● WHAT IS EXPECTED: Reproduce these lines, switching every "series" to "data series" and keeping everything else the same throughout the material.

● Dataset entries:
--------
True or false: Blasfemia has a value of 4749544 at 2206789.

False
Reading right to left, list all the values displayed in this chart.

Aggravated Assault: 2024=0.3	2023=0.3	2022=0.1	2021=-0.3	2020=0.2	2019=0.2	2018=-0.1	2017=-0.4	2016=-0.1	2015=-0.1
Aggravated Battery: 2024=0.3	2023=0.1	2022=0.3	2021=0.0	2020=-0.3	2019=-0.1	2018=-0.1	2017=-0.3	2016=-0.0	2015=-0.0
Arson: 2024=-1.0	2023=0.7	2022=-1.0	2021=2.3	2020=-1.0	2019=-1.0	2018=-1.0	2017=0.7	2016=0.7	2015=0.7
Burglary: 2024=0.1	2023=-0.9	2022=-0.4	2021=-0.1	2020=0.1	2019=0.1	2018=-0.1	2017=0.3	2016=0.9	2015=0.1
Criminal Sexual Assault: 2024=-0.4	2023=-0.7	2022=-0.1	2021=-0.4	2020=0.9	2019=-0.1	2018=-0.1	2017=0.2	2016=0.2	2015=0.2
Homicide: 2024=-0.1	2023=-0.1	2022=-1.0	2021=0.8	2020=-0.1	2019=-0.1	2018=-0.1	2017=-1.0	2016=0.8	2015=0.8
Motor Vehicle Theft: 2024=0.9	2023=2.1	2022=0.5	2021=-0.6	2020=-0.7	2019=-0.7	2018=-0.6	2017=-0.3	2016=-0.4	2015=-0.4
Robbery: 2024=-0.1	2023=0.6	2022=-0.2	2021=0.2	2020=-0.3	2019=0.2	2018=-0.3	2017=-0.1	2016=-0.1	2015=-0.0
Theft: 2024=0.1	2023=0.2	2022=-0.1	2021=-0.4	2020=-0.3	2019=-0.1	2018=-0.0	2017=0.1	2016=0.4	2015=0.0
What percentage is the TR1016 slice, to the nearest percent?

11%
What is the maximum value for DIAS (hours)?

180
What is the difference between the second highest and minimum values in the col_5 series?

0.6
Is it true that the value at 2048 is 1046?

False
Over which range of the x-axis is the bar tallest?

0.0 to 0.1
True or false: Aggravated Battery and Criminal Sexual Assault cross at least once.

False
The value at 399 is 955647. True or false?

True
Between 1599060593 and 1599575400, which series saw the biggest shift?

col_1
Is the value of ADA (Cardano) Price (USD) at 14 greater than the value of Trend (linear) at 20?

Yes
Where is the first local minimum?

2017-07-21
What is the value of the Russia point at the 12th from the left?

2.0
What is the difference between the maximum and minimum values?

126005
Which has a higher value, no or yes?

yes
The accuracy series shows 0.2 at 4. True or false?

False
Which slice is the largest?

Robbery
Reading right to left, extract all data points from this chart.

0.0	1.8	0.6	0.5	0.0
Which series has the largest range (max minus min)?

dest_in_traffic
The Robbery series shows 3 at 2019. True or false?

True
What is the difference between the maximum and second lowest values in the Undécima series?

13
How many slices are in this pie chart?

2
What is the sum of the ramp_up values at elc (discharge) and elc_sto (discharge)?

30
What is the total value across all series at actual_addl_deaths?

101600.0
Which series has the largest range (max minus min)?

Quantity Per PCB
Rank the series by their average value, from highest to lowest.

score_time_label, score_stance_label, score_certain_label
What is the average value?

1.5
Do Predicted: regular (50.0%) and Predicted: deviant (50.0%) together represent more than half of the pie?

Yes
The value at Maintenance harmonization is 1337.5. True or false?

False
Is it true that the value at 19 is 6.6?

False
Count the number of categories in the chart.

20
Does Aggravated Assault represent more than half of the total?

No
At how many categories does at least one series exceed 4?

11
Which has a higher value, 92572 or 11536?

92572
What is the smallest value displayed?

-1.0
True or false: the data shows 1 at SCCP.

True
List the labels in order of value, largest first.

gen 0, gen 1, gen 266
--------
● SOLUTION:
True or false: Blasfemia has a value of 4749544 at 2206789.

False
Reading right to left, list all the values displayed in this chart.

Aggravated Assault: 2024=0.3	2023=0.3	2022=0.1	2021=-0.3	2020=0.2	2019=0.2	2018=-0.1	2017=-0.4	2016=-0.1	2015=-0.1
Aggravated Battery: 2024=0.3	2023=0.1	2022=0.3	2021=0.0	2020=-0.3	2019=-0.1	2018=-0.1	2017=-0.3	2016=-0.0	2015=-0.0
Arson: 2024=-1.0	2023=0.7	2022=-1.0	2021=2.3	2020=-1.0	2019=-1.0	2018=-1.0	2017=0.7	2016=0.7	2015=0.7
Burglary: 2024=0.1	2023=-0.9	2022=-0.4	2021=-0.1	2020=0.1	2019=0.1	2018=-0.1	2017=0.3	2016=0.9	2015=0.1
Criminal Sexual Assault: 2024=-0.4	2023=-0.7	2022=-0.1	2021=-0.4	2020=0.9	2019=-0.1	2018=-0.1	2017=0.2	2016=0.2	2015=0.2
Homicide: 2024=-0.1	2023=-0.1	2022=-1.0	2021=0.8	2020=-0.1	2019=-0.1	2018=-0.1	2017=-1.0	2016=0.8	2015=0.8
Motor Vehicle Theft: 2024=0.9	2023=2.1	2022=0.5	2021=-0.6	2020=-0.7	2019=-0.7	2018=-0.6	2017=-0.3	2016=-0.4	2015=-0.4
Robbery: 2024=-0.1	2023=0.6	2022=-0.2	2021=0.2	2020=-0.3	2019=0.2	2018=-0.3	2017=-0.1	2016=-0.1	2015=-0.0
Theft: 2024=0.1	2023=0.2	2022=-0.1	2021=-0.4	2020=-0.3	2019=-0.1	2018=-0.0	2017=0.1	2016=0.4	2015=0.0
What percentage is the TR1016 slice, to the nearest percent?

11%
What is the maximum value for DIAS (hours)?

180
What is the difference between the second highest and minimum values in the col_5 data series?

0.6
Is it true that the value at 2048 is 1046?

False
Over which range of the x-axis is the bar tallest?

0.0 to 0.1
True or false: Aggravated Battery and Criminal Sexual Assault cross at least once.

False
The value at 399 is 955647. True or false?

True
Between 1599060593 and 1599575400, which data series saw the biggest shift?

col_1
Is the value of ADA (Cardano) Price (USD) at 14 greater than the value of Trend (linear) at 20?

Yes
Where is the first local minimum?

2017-07-21
What is the value of the Russia point at the 12th from the left?

2.0
What is the difference between the maximum and minimum values?

126005
Which has a higher value, no or yes?

yes
The accuracy data series shows 0.2 at 4. True or false?

False
Which slice is the largest?

Robbery
Reading right to left, extract all data points from this chart.

0.0	1.8	0.6	0.5	0.0
Which data series has the largest range (max minus min)?

dest_in_traffic
The Robbery data series shows 3 at 2019. True or false?

True
What is the difference between the maximum and second lowest values in the Undécima data series?

13
How many slices are in this pie chart?

2
What is the sum of the ramp_up values at elc (discharge) and elc_sto (discharge)?

30
What is the total value across all data series at actual_addl_deaths?

101600.0
Which data series has the largest range (max minus min)?

Quantity Per PCB
Rank the data series by their average value, from highest to lowest.

score_time_label, score_stance_label, score_certain_label
What is the average value?

1.5
Do Predicted: regular (50.0%) and Predicted: deviant (50.0%) together represent more than half of the pie?

Yes
The value at Maintenance harmonization is 1337.5. True or false?

False
Is it true that the value at 19 is 6.6?

False
Count the number of categories in the chart.

20
Does Aggravated Assault represent more than half of the total?

No
At how many categories does at least one data series exceed 4?

11
Which has a higher value, 92572 or 11536?

92572
What is the smallest value displayed?

-1.0
True or false: the data shows 1 at SCCP.

True
List the labels in order of value, largest first.

gen 0, gen 1, gen 266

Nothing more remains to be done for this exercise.